“Estoy segura de que los Reyes murieron, que a mí no me dejarán nada, que ya no existen, que no laten más en mi alma. Pero ¡qué lindo era!”

El otro día los Reyes Magos pasaron por Atlántida; yo me di a la fuga hacia Montevideo esa misma noche, precisamente. Astor, por ahora, no podrá desilusionarse y resoplar, indignado: “¡Los Reyes Magos son los padres!” porque, la verdad, en este debut que habíamos diferido todo lo posible, el terrorista de la felicidad (como pone Quino en boca del padre de Mafalda) fue únicamente Papá Guzmán. En mi familia política, la gran fiesta de regalos se hace en Nochebuena: ¿habría que, además, gastar otro tanto pocos días después si podíamos hacernos los disimulados? Hasta ahora, a los cuatro años, Astor ni sabía de la existencia (menos aún, de la no existencia) de los Reyes: entre el clásico de Maroñas al que asistíamos religiosamente, el viaje a Panamá el año pasado y el hecho de que en enero no tiene escuelita la habíamos librado con bastante elegancia. ¿Y justo cuando falta tan poco para zafar, cuando falta tan poco para esa charla seria en la que uno tiene que tirar por el piso para siempre la inocencia de su hijo, o, en su defecto, cuando falta tan poco para que lo asalte ese sentimiento de traición al enterarse por ahí de nuestra villanía fraudulenta, justo ahora terminaríamos permitiendo que los Reyes Magos se colaran en su inconsciente y fueran otro motivo de oprobio paterno cuando llegue ese aterrador momento del aterrizaje forzoso en el realismo adulto? Bastante tengo yo al cargar en la conciencia con dos cartitas a Papá Noel, una de las cuales fue despachada en la mismísima oficina de correos: Astor se la entregó a la funcionaria en propia mano, diciéndole: “Al Polo Norte”.

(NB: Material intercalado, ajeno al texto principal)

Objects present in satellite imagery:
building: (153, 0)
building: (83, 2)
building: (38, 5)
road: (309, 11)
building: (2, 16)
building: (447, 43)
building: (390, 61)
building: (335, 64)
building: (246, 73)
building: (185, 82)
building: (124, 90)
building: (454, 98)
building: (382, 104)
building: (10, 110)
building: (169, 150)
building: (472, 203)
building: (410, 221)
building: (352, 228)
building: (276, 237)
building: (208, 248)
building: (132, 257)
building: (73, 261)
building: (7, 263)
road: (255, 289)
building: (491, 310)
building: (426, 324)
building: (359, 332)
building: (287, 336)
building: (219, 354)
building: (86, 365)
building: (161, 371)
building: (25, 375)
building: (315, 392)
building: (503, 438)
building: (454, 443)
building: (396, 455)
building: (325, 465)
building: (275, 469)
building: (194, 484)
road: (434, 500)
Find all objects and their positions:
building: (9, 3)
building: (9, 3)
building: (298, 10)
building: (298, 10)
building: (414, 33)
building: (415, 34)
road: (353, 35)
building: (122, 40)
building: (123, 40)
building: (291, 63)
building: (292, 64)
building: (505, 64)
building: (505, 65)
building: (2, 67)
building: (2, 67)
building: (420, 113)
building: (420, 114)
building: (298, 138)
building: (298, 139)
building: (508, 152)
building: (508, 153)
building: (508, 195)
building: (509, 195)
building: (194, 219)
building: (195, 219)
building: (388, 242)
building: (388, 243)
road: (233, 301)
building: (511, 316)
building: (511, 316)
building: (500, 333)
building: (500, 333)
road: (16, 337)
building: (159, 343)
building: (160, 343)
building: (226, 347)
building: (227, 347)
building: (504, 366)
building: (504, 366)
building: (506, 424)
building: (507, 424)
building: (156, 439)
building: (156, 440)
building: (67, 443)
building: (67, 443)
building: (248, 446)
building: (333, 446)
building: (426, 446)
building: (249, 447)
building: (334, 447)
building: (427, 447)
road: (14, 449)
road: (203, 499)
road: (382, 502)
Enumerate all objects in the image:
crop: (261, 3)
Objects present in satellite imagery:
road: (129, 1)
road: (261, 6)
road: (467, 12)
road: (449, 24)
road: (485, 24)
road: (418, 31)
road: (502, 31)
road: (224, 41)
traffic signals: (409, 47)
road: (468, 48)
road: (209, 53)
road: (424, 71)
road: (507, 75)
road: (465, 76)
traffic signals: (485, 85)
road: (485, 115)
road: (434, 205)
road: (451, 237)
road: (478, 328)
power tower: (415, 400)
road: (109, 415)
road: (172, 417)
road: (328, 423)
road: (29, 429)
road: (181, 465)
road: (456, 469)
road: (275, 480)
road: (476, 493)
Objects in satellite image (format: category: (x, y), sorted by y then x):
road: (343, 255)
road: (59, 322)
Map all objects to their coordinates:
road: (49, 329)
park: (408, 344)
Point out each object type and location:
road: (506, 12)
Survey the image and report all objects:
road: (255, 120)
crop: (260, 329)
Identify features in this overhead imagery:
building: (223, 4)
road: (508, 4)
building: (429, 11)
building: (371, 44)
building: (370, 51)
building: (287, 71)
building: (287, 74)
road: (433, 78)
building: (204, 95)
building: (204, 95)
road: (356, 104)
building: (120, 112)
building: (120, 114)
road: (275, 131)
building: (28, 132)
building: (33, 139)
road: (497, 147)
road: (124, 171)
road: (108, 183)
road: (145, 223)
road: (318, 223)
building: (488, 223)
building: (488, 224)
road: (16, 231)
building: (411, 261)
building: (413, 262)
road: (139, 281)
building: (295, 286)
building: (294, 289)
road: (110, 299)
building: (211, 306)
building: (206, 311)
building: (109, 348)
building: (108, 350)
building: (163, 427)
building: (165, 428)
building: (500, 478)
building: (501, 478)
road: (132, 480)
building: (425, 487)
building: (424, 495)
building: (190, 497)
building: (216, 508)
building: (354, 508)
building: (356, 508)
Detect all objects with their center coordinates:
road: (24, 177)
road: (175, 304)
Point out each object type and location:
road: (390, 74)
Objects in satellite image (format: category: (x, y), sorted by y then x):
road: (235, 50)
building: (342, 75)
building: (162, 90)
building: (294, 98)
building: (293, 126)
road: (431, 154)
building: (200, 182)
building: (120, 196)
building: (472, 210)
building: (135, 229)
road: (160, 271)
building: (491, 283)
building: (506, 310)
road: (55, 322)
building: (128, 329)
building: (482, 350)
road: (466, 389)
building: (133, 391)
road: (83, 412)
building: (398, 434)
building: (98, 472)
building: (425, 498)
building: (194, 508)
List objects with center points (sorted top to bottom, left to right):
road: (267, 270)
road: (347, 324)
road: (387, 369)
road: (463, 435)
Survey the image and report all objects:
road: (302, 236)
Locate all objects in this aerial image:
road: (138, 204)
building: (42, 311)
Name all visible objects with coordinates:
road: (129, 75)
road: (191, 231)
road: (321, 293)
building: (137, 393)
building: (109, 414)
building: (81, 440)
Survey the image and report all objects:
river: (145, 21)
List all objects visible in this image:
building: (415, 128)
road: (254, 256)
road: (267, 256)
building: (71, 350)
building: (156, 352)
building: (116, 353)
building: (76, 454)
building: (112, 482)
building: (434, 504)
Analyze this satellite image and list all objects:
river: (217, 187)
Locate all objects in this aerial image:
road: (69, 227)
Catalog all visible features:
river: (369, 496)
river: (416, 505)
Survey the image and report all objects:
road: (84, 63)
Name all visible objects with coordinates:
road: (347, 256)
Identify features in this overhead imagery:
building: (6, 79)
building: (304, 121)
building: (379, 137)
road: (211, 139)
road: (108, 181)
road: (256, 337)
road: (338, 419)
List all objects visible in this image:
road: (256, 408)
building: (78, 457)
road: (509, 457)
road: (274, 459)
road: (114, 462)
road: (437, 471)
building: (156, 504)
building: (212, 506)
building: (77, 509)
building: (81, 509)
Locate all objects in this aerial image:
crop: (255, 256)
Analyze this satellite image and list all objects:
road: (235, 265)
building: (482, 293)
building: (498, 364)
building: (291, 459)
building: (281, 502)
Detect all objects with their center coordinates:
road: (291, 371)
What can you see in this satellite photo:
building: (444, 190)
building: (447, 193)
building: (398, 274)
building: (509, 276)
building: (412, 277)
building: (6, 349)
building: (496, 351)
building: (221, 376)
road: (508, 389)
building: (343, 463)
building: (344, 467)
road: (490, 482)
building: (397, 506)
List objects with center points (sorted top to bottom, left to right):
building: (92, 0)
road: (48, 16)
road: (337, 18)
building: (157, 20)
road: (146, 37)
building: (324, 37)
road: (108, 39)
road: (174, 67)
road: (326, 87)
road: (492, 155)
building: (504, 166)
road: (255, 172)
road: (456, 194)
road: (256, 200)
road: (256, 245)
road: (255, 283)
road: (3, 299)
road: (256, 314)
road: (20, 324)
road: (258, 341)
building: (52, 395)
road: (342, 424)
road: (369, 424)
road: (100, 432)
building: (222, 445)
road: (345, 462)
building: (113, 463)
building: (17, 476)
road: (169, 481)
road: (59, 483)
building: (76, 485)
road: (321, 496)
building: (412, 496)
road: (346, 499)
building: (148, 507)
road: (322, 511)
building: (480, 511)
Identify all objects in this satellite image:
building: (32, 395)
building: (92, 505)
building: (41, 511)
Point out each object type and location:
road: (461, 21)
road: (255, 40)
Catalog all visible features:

Pero venía la prima de Atlántida y, si nos quedábamos a dormir aquella noche infausta, los Reyes Magos llegarían con ella. Yo había aceptado, en principio, que unos tales Reyes le mandaran un solo regalo por correo (algún común para él, con los abuelos en Panamá y la madrina en México), de modo de que si algún niño le preguntaba: “¿Qué te dejaron los Reyes?” él supiera a qué diablos se refería (porque, es verdad, debe ser como no saber quién es Ben 10 o Sportacus, qué es Hotwheels o Hi 5). Pero en el último momento, al ver todos los paquetes que planeaban dejarle esos pérfidos Reyes a la prima, nos entusiasmamos y juntamos algunos regalitos debajo de la cama. Debo confesar que se me agitó cierta emoción vieja en el alma. Pero lo que yo no quería es que, con la conveniente instauración de un día más en la cosecha de Astor, viniera toda una mitología de pasto para camellos, agua en baldes, zapatitos, figuras que se mueven en el pesebre, porque era como armar toda una hermosa escenografía teatral, mágica y seductora, para poco después prenderle fuego. Con el Gordo del Norte ya tenemos bastante, ese desubicado total que viste pieles en pleno verano, exhibicionista imposible de obviar si siempre anda de rojo, cultor de la obesidad como imagen de simpatía, advenedizo trepador que se lleva el mérito del gasto ajeno, posible pederasta incluso, un tipo en extremo peligroso. Malaya el día en que deba decirle a Astor la cruel verdad: que nos hemos burlado, en el fondo, de su ingenuidad y su pureza, que hemos disfrutado cada momento de la mentira viendo sus gestos de felicidad al recibir los regalos, que hemos espiado en sus deseos con trucos como cartas o idas a la juguetería para escuchar sus comentarios, que su inocencia fue pasto de fieras, que el mundo en verdad apesta, que es imposible volver al estado de protección de la primera infancia, que a partir de ese momento tendrá que arreglárselas como pueda, que seguramente hay otro montón de estafas y secretos turbios adheridos a la antes inmaculada imagen de sus padres, que debe estar alerta porque es muy probable que haya más trampas tendidas por ahí, amenazas, golpazos, desilusiones. Y lo peor es que sí, las habrá, a manos llenas.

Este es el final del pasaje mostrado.